Part Qallunaaq
Chapter 30. Family Time


I told Uncle Bill that my late mother, his half-sister, also used to call my youngest sister, Alacie, “mamaqsautik”. How uncanny and poetic for a man in Scotland, and his Inuk daughter in Arctic Canada, separated by an ocean and a culture, calling their offspring with the same Inuktitut word! What a unique verification of the fact that we have found each other beyond any doubt!

The next five days were a continuous sharing of meals and long visits. Many photographs were shared and explained. Family lineages were elaborated. Each of us shared nuggets of memories of our mother with Uncle Bill and Jess.

One time, while we were sharing our interest in Irish and Scottish music, Uncle Bill spontaneously started humming a tune, which I recognized, and hummed to its finish. I think the tune was “The Humors of Dunblane”, or was it “Muckin’ O’ Geordie’s Byre”? I can’t be sure now, because I am at the pre-school level in terms of knowing the names of Scottish musical tunes. But what a wonderful and natural subject to be getting into! I’m thoroughly enjoying learning the names of tunes!


Family Reunion

From our conversations with Uncle Bill and his wife, we learned that our grandfather had had two brothers, one of whom moved to Chicago in the United States, where he lived as a postmaster, and died in 1972. This brother’s name was Stuart, and I’m almost certain he is the David S. I discovered in the Aberdeen Town Registry records. If he had any children, these would be the first cousins of our late mother. This will definitely require further investigation.

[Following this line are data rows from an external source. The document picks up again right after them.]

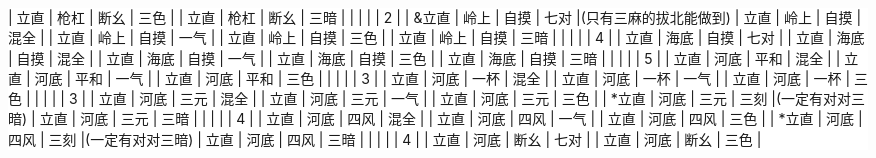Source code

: | 立直  | 枪杠 | 断幺 | 三色 |
| 立直  | 枪杠 | 断幺 | 三暗 |
|     |    |    | 2  |
| &立直 | 岭上 | 自摸 | 七对 |(只有三麻的拔北能做到)
| 立直  | 岭上 | 自摸 | 混全 |
| 立直  | 岭上 | 自摸 | 一气 |
| 立直  | 岭上 | 自摸 | 三色 |
| 立直  | 岭上 | 自摸 | 三暗 |
|     |    |    | 4  |
| 立直  | 海底 | 自摸 | 七对 |
| 立直  | 海底 | 自摸 | 混全 |
| 立直  | 海底 | 自摸 | 一气 |
| 立直  | 海底 | 自摸 | 三色 |
| 立直  | 海底 | 自摸 | 三暗 |
|     |    |    | 5  |
| 立直  | 河底 | 平和 | 混全 |
| 立直  | 河底 | 平和 | 一气 |
| 立直  | 河底 | 平和 | 三色 |
|     |    |    | 3  |
| 立直  | 河底 | 一杯 | 混全 |
| 立直  | 河底 | 一杯 | 一气 |
| 立直  | 河底 | 一杯 | 三色 |
|     |    |    | 3  |
| 立直  | 河底 | 三元 | 混全 |
| 立直  | 河底 | 三元 | 一气 |
| 立直  | 河底 | 三元 | 三色 |
| *立直 | 河底 | 三元 | 三刻 |(一定有对对三暗)
| 立直  | 河底 | 三元 | 三暗 |
|     |    |    | 4  |
| 立直  | 河底 | 四风 | 混全 |
| 立直  | 河底 | 四风 | 一气 |
| 立直  | 河底 | 四风 | 三色 |
| *立直 | 河底 | 四风 | 三刻 |(一定有对对三暗)
| 立直  | 河底 | 四风 | 三暗 |
|     |    |    | 4  |
| 立直  | 河底 | 断幺 | 七对 |
| 立直  | 河底 | 断幺 | 三色 |
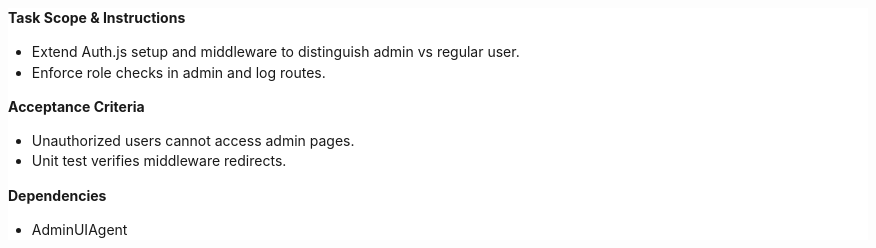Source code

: **Task Scope & Instructions**
- Extend Auth.js setup and middleware to distinguish admin vs regular user.
- Enforce role checks in admin and log routes.

**Acceptance Criteria**
- Unauthorized users cannot access admin pages.
- Unit test verifies middleware redirects.

**Dependencies**
- AdminUIAgent

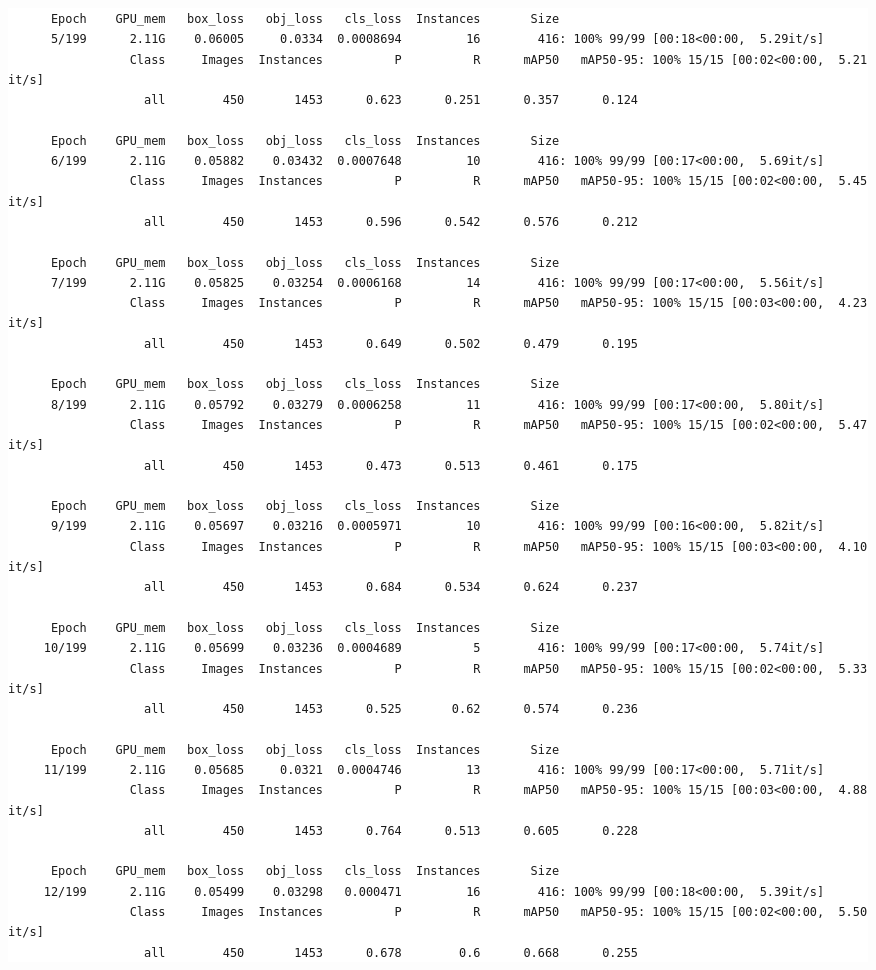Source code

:           Epoch    GPU_mem   box_loss   obj_loss   cls_loss  Instances       Size
          5/199      2.11G    0.06005     0.0334  0.0008694         16        416: 100% 99/99 [00:18<00:00,  5.29it/s]
                     Class     Images  Instances          P          R      mAP50   mAP50-95: 100% 15/15 [00:02<00:00,  5.21it/s]
                       all        450       1453      0.623      0.251      0.357      0.124
    
          Epoch    GPU_mem   box_loss   obj_loss   cls_loss  Instances       Size
          6/199      2.11G    0.05882    0.03432  0.0007648         10        416: 100% 99/99 [00:17<00:00,  5.69it/s]
                     Class     Images  Instances          P          R      mAP50   mAP50-95: 100% 15/15 [00:02<00:00,  5.45it/s]
                       all        450       1453      0.596      0.542      0.576      0.212
    
          Epoch    GPU_mem   box_loss   obj_loss   cls_loss  Instances       Size
          7/199      2.11G    0.05825    0.03254  0.0006168         14        416: 100% 99/99 [00:17<00:00,  5.56it/s]
                     Class     Images  Instances          P          R      mAP50   mAP50-95: 100% 15/15 [00:03<00:00,  4.23it/s]
                       all        450       1453      0.649      0.502      0.479      0.195
    
          Epoch    GPU_mem   box_loss   obj_loss   cls_loss  Instances       Size
          8/199      2.11G    0.05792    0.03279  0.0006258         11        416: 100% 99/99 [00:17<00:00,  5.80it/s]
                     Class     Images  Instances          P          R      mAP50   mAP50-95: 100% 15/15 [00:02<00:00,  5.47it/s]
                       all        450       1453      0.473      0.513      0.461      0.175
    
          Epoch    GPU_mem   box_loss   obj_loss   cls_loss  Instances       Size
          9/199      2.11G    0.05697    0.03216  0.0005971         10        416: 100% 99/99 [00:16<00:00,  5.82it/s]
                     Class     Images  Instances          P          R      mAP50   mAP50-95: 100% 15/15 [00:03<00:00,  4.10it/s]
                       all        450       1453      0.684      0.534      0.624      0.237
    
          Epoch    GPU_mem   box_loss   obj_loss   cls_loss  Instances       Size
         10/199      2.11G    0.05699    0.03236  0.0004689          5        416: 100% 99/99 [00:17<00:00,  5.74it/s]
                     Class     Images  Instances          P          R      mAP50   mAP50-95: 100% 15/15 [00:02<00:00,  5.33it/s]
                       all        450       1453      0.525       0.62      0.574      0.236
    
          Epoch    GPU_mem   box_loss   obj_loss   cls_loss  Instances       Size
         11/199      2.11G    0.05685     0.0321  0.0004746         13        416: 100% 99/99 [00:17<00:00,  5.71it/s]
                     Class     Images  Instances          P          R      mAP50   mAP50-95: 100% 15/15 [00:03<00:00,  4.88it/s]
                       all        450       1453      0.764      0.513      0.605      0.228
    
          Epoch    GPU_mem   box_loss   obj_loss   cls_loss  Instances       Size
         12/199      2.11G    0.05499    0.03298   0.000471         16        416: 100% 99/99 [00:18<00:00,  5.39it/s]
                     Class     Images  Instances          P          R      mAP50   mAP50-95: 100% 15/15 [00:02<00:00,  5.50it/s]
                       all        450       1453      0.678        0.6      0.668      0.255
    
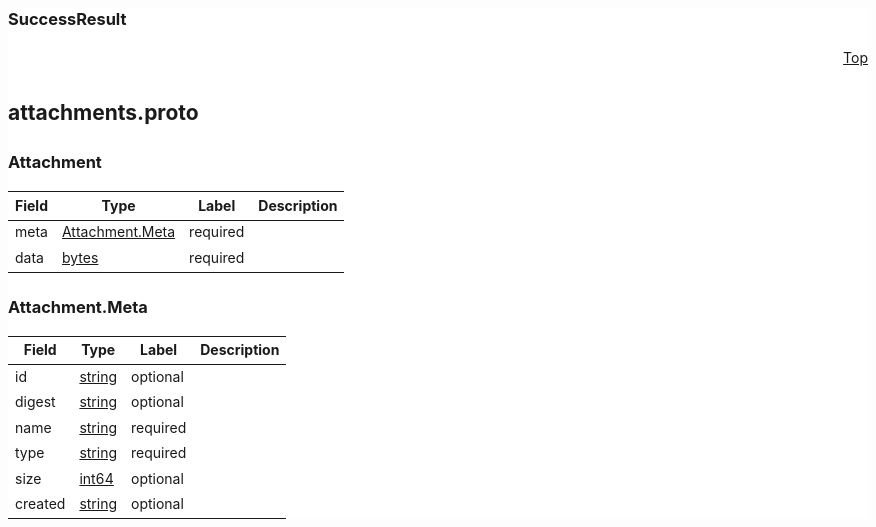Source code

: 




<a name="com.siams.med.api.SuccessResult"/>

### SuccessResult






 

 

 

 



<a name="attachments.proto"/>
<p align="right"><a href="#top">Top</a></p>

## attachments.proto



<a name="com.siams.med.api.Attachment"/>

### Attachment



| Field | Type | Label | Description |
| ----- | ---- | ----- | ----------- |
| meta | [Attachment.Meta](#com.siams.med.api.Attachment.Meta) | required |  |
| data | [bytes](#bytes) | required |  |






<a name="com.siams.med.api.Attachment.Meta"/>

### Attachment.Meta



| Field | Type | Label | Description |
| ----- | ---- | ----- | ----------- |
| id | [string](#string) | optional |  |
| digest | [string](#string) | optional |  |
| name | [string](#string) | required |  |
| type | [string](#string) | required |  |
| size | [int64](#int64) | optional |  |
| created | [string](#string) | optional |  |
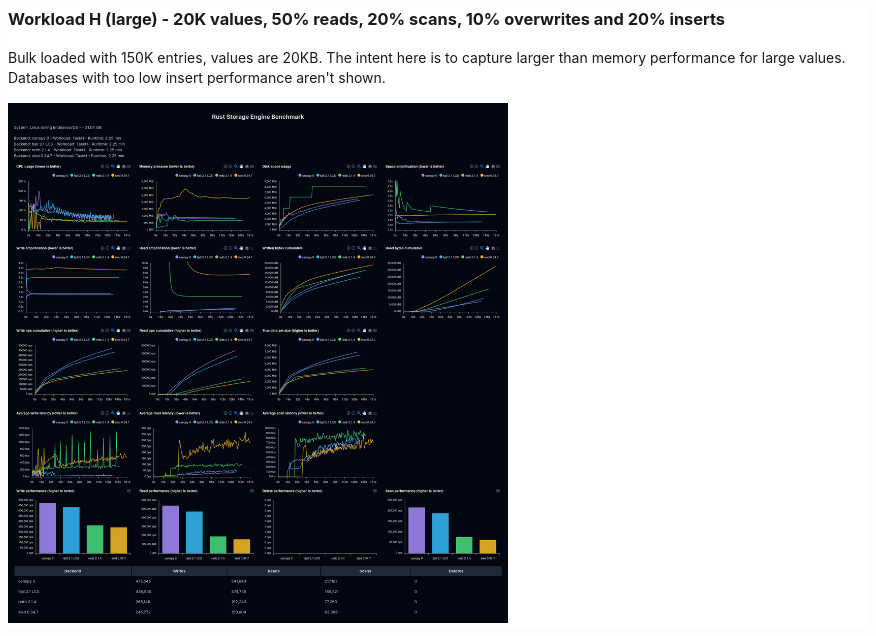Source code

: ### Workload H (large) - 20K values, 50% reads, 20% scans, 10% overwrites and 20% inserts

Bulk loaded with 150K entries, values are 20KB. The intent here is to capture larger than memory performance for large values. Databases with too low insert performance aren't shown.

<img width="500" src="assets/rust-storage-bench/task_h_large_rand_20000v.png">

We also learned that two of William Mackenzie Peter’s three sisters had each had a son. Winifred Talbert Peter Johnston had a son named Ian William Johnston, born in 1933, while Alice Peter Cook had a son named Alister John Cook, born in 1937. These would be our mother’s first cousins. If they had children, these would be our second cousins. Definitely branches of the family we will want to track down. The challenge of doing this research is now made less mysterious by having made this connection with our Uncle Bill.

During our last family meal together, I watched my youngest brother Poasie and Uncle Bill sharing stories and laughs; simply uncle and nephew thoroughly enjoying each other’s company, like it should be. That scene will forever stay in my memory: the ultimate reward for my long and sometimes lonely search for William Mackenzie Peter, my Scottish grandfather.